Source passage
Plain Language — The Benefits to Small Business

by Chairman Christopher Cox
U.S. Securities and Exchange Commission

Before the Subcommittee on Contracting and Technology
Committee on Small Business
U.S. House of Representatives

February 26, 2008

Chairman Braley, Ranking Member Davis, and Members of the Subcommittee:

Thank you for inviting me to testify today. I should say at the outset, as is traditional, that my testimony today is on my own behalf as Chairman of the SEC, and does not necessarily represent the views of the Commission or individual Commissioners.

I am delighted you're focused on this topic. As the champions of small business in the Congress, you have hit the jackpot in focusing on the importance of using plain language in government rules, regulations, and paperwork. The time and money that is wasted on translating legalese into plain English is dead weight economic loss. It benefits no one, and harms millions of consumers who pay for it.

Of course, while you are leaders in this effort, you are not the first mavericks in Congress to take up the battle for clearly written legal rules. In fact, the very first reported appearance of the word "gobbledygook" was in 1944, when it was coined by a Congressman actually named Maverick. U.S. Representative Maury Maverick was a Texas Democrat who wrote a memo that banned all "gobbledygook language" from his office. He said he made up the word to imitate the noise a turkey makes. And to show you just how serious he was about plain English, he added in his memo, "Anyone using the words 'activation' or 'implementation' will be shot."

At the SEC, we have more modest penalties in store for both staff and public offenders. But we're dead serious about plain English. That's because it's our job to be the investor's advocate, and investors deserve concise and clearly written disclosure that helps them quickly focus on what's important in making financial decisions. Using plain English respects the fact that investors are busy people, and lets them use their time more productively. Clearly presented information also makes investment analysts and every other market actor more efficient. It improves the process of price discovery on our securities exchanges. And by exposing the financial doings of public companies to more direct sunlight, it makes our markets more honest — strengthening investor confidence.

Work instructions
**A)** From the plain-language testimony, write out the passage that begins at the words "Chairman Braley, Ranking" and stops after "pay for it.".
**B)** According to the plain-language testimony, in what three kinds of government material does the subcommittee stress using plain language?

Provided data
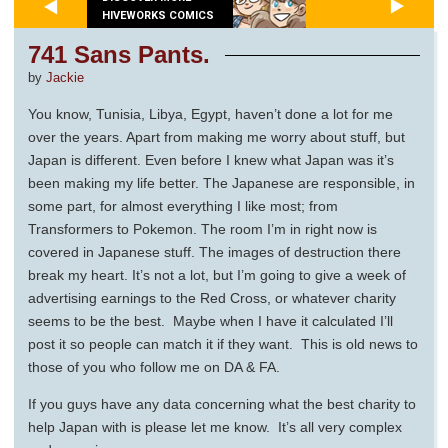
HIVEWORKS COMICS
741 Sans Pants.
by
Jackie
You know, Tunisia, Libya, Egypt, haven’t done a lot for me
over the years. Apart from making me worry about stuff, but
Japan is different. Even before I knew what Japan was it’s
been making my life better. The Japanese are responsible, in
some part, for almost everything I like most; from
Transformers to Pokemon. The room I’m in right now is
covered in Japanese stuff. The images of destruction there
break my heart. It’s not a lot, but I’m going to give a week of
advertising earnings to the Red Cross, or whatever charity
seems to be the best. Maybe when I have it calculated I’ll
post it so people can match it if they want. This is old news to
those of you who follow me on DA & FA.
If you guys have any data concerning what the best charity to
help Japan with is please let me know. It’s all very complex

Exercise results
**A)**
Chairman Braley, Ranking Member Davis, and Members of the Subcommittee:

Thank you for inviting me to testify today. I should say at the outset, as is traditional, that my testimony today is on my own behalf as Chairman of the SEC, and does not necessarily represent the views of the Commission or individual Commissioners.

I am delighted you're focused on this topic. As the champions of small business in the Congress, you have hit the jackpot in focusing on the importance of using plain language in government rules, regulations, and paperwork. The time and money that is wasted on translating legalese into plain English is dead weight economic loss. It benefits no one, and harms millions of consumers who pay for it.

**B)** Rules, regulations, and paperwork.